NET Educação – Como surgiu a ideia de ocupar a escola?
Lilith Cristina – Surgiu algumas semanas após o anúncio do projeto de ‘reorganização’. Eu idealizei a ocupação, mas como entrei este ano na escola, não conhecia muitas pessoas. Pedi para professores me indicarem alunos que também gostariam de discutir o assunto. Fui conversando com um por um. Conseguimos reunir 30 estudantes e decidimos ocupar no dia do Saresp [avalição de monitoramento da educação no estado de São paulo], para que não houvesse a prova. Um dia antes de ocuparmos, o boato se espalhou e a direção passou de sala em sala dizendo que os alunos que ocupassem a escola iriam repetir de ano, que nós prejudicaríamos o ano letivo de todos, entre outras coisas.
NET Educação – Como fica a ocupação da escola agora com a suspensão temporária da ‘reorganização’ escolar pelo governo do estado de São Paulo?
Lilith– A gente vai manter a ocupação, mas vai mudar a estratégia. Estamos discutindo não só a reforma e o fechamento das escolas, mas melhorias da nossa própria escola. Por exemplo, há salas e materiais que não tínhamos acesso, e que descobrimos graças à ocupação. A intenção é montar um grêmio para reunir todas as nossas reivindicações.
NET Educação – No dia 1º de dezembro de 2015, a Polícia Militar e os pais tentaram fazer uma reintegração de posse da Escola Maria José. Como foi essa situação?
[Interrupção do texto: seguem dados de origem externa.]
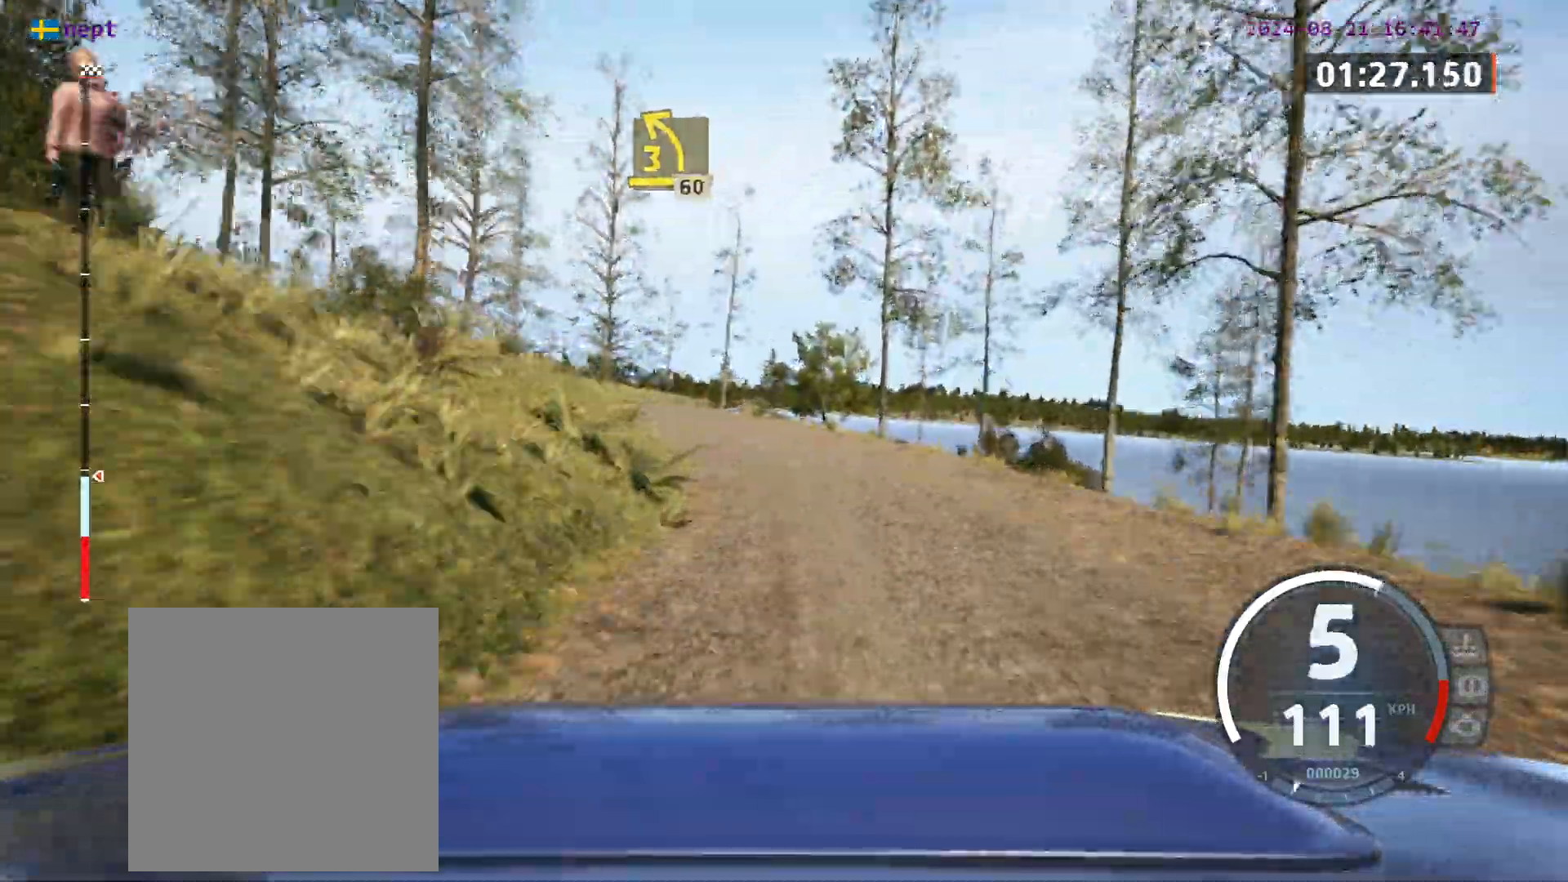
{"buttons": [], "left_stick": "center", "events": [[100, "left_stick", "center"]]}
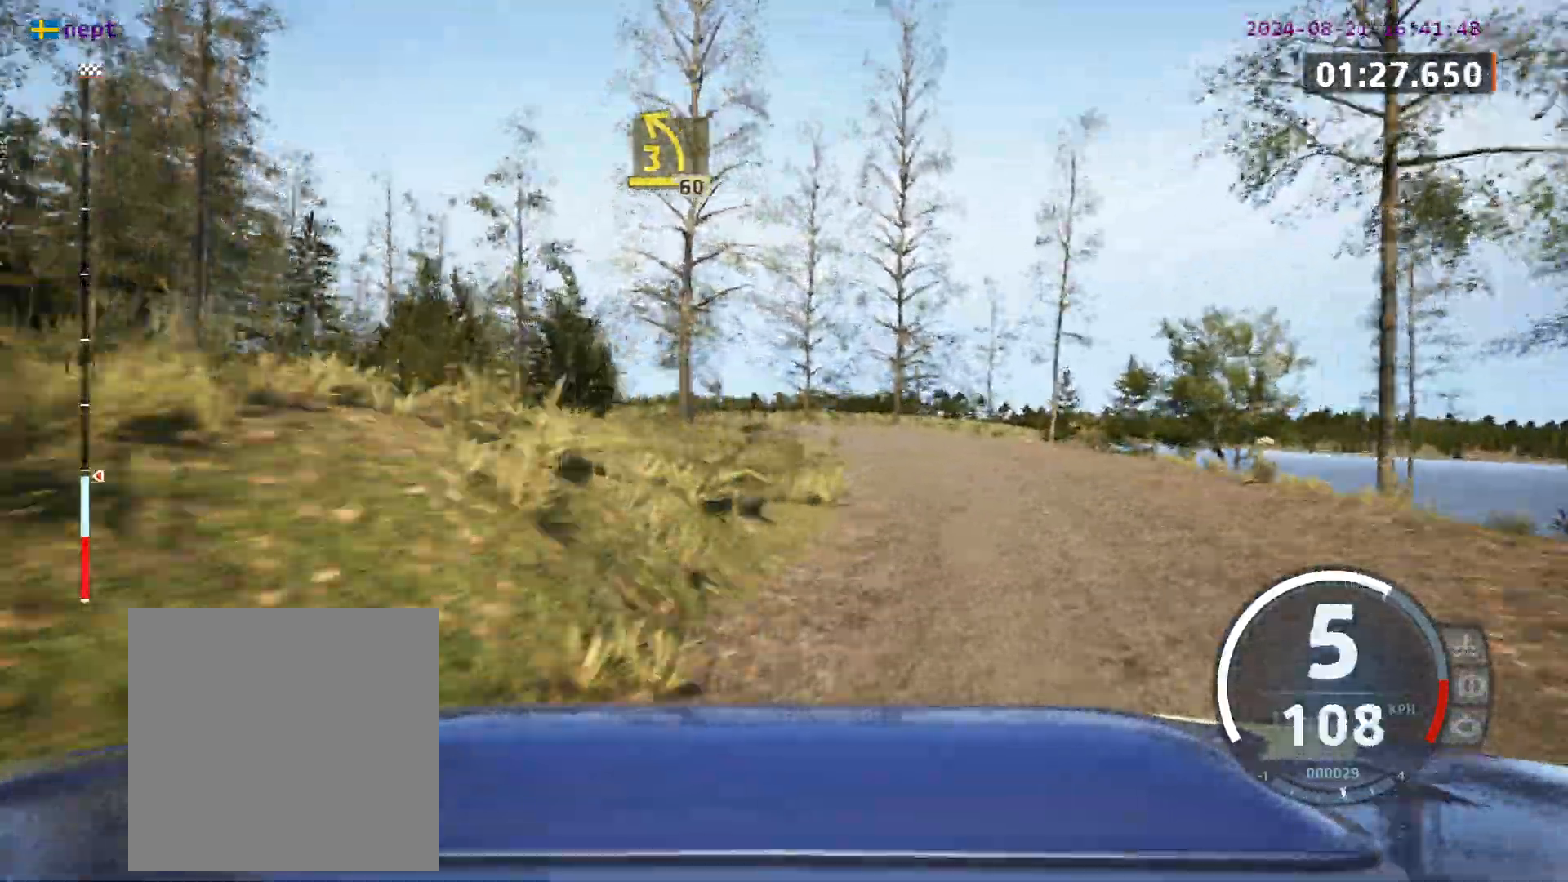
{"buttons": [], "left_stick": "left", "events": [[67, "left_stick", "left"], [317, "left_stick", "center"], [450, "left_stick", "left"]]}
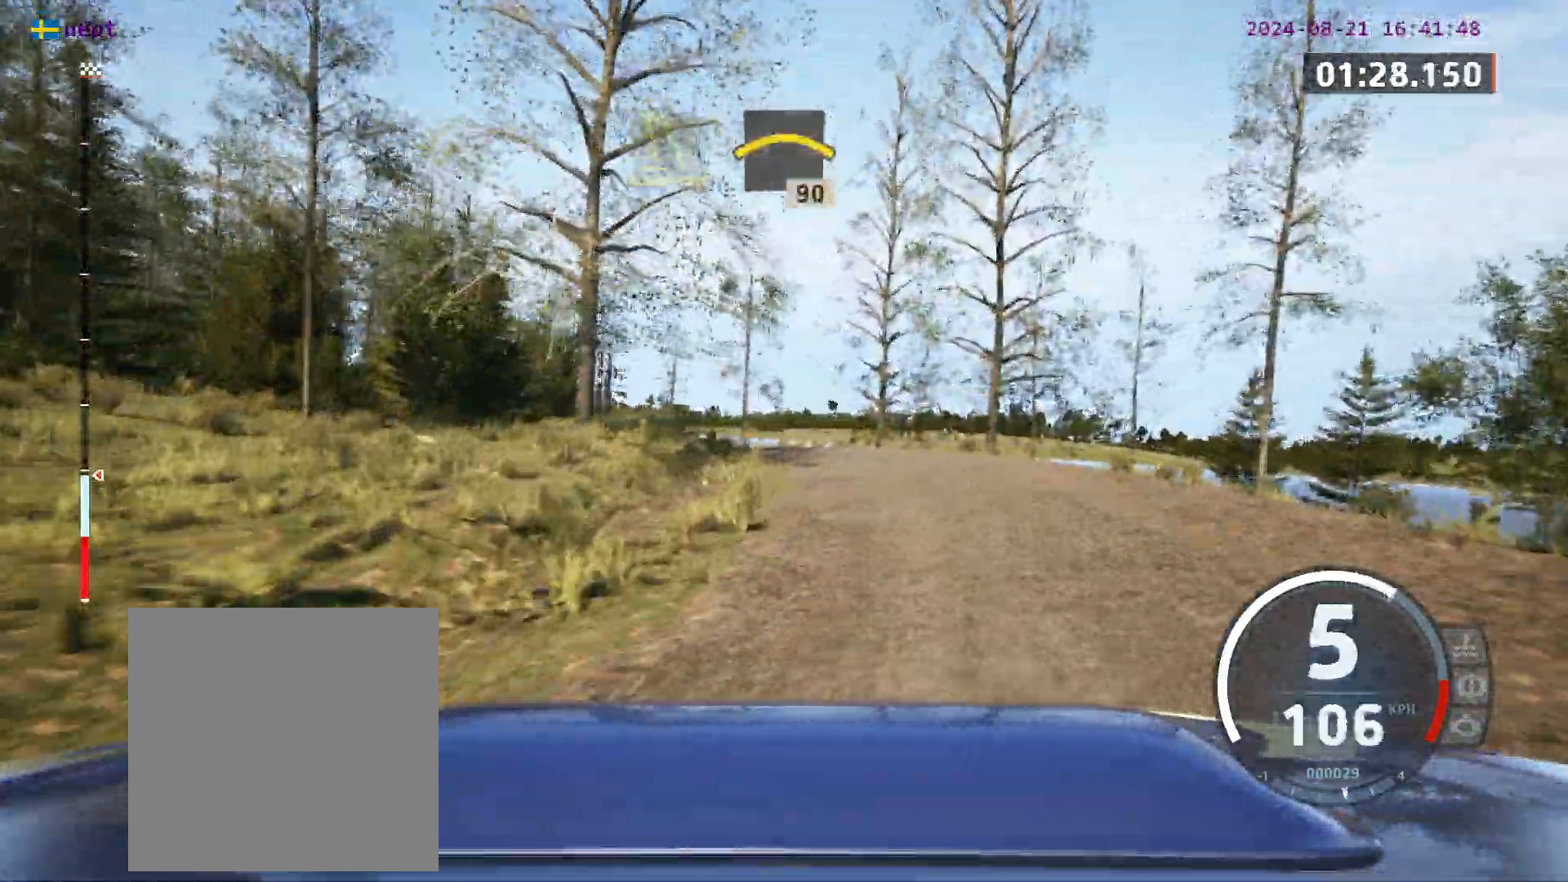
{"buttons": [], "left_stick": "center", "events": [[450, "left_stick", "center"]]}
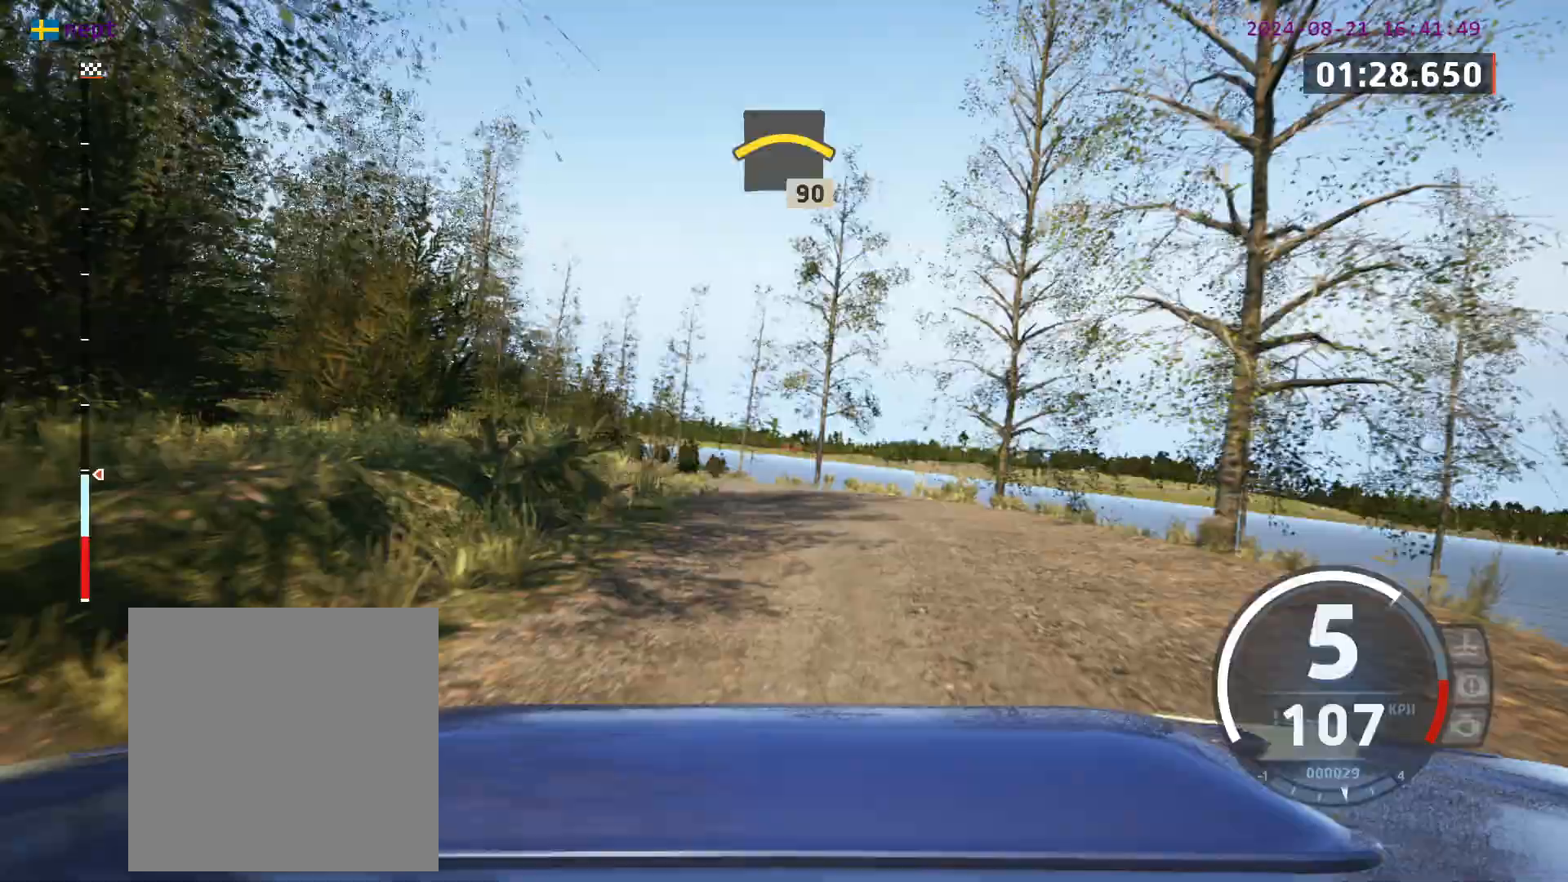
{"buttons": [], "left_stick": "center", "events": [[133, "left_stick", "left"], [483, "left_stick", "center"]]}
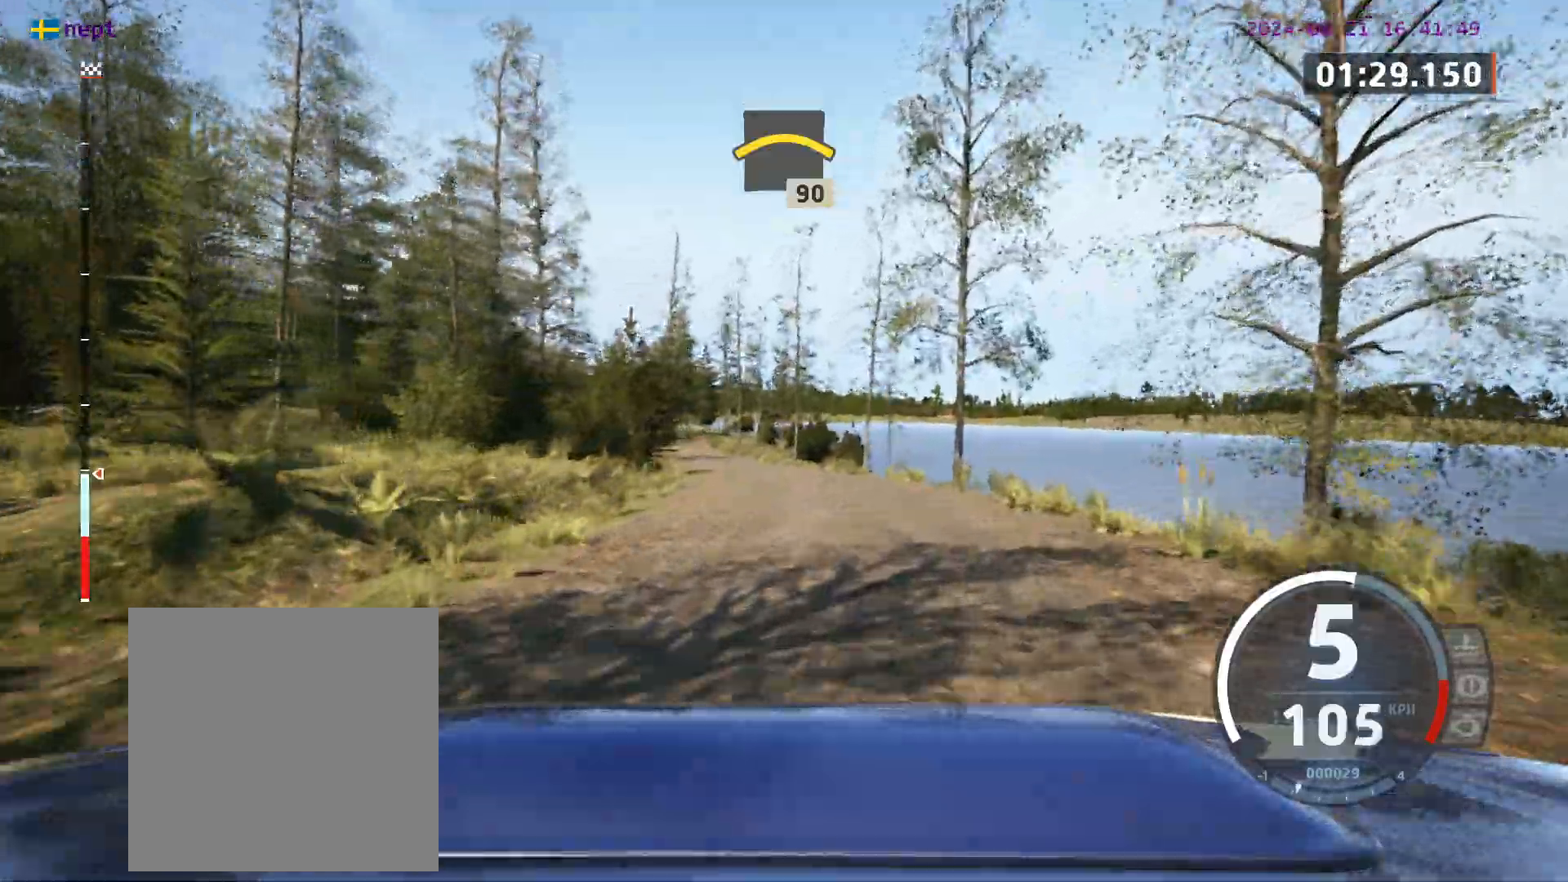
{"buttons": [], "left_stick": "left", "events": [[433, "left_stick", "left"]]}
Lilith – A gente já estava aflito por conta do áudio que vazou do [Fernando] Padula, [chefe do gabinete do secretário da educação do estado de São Paulo], que dizia estar preparando uma guerra contra as escolas ocupadas. Descobrimos que haviam marcado uma reunião na Igreja da Achiropita, onde a direção convocava os pais para fazerem a rematrícula dos filhos. Chegamos à reunião de surpresa e lá fomos ameaçados. No dia seguinte, eles chegaram com martelos e marretas. A polícia entrou junto.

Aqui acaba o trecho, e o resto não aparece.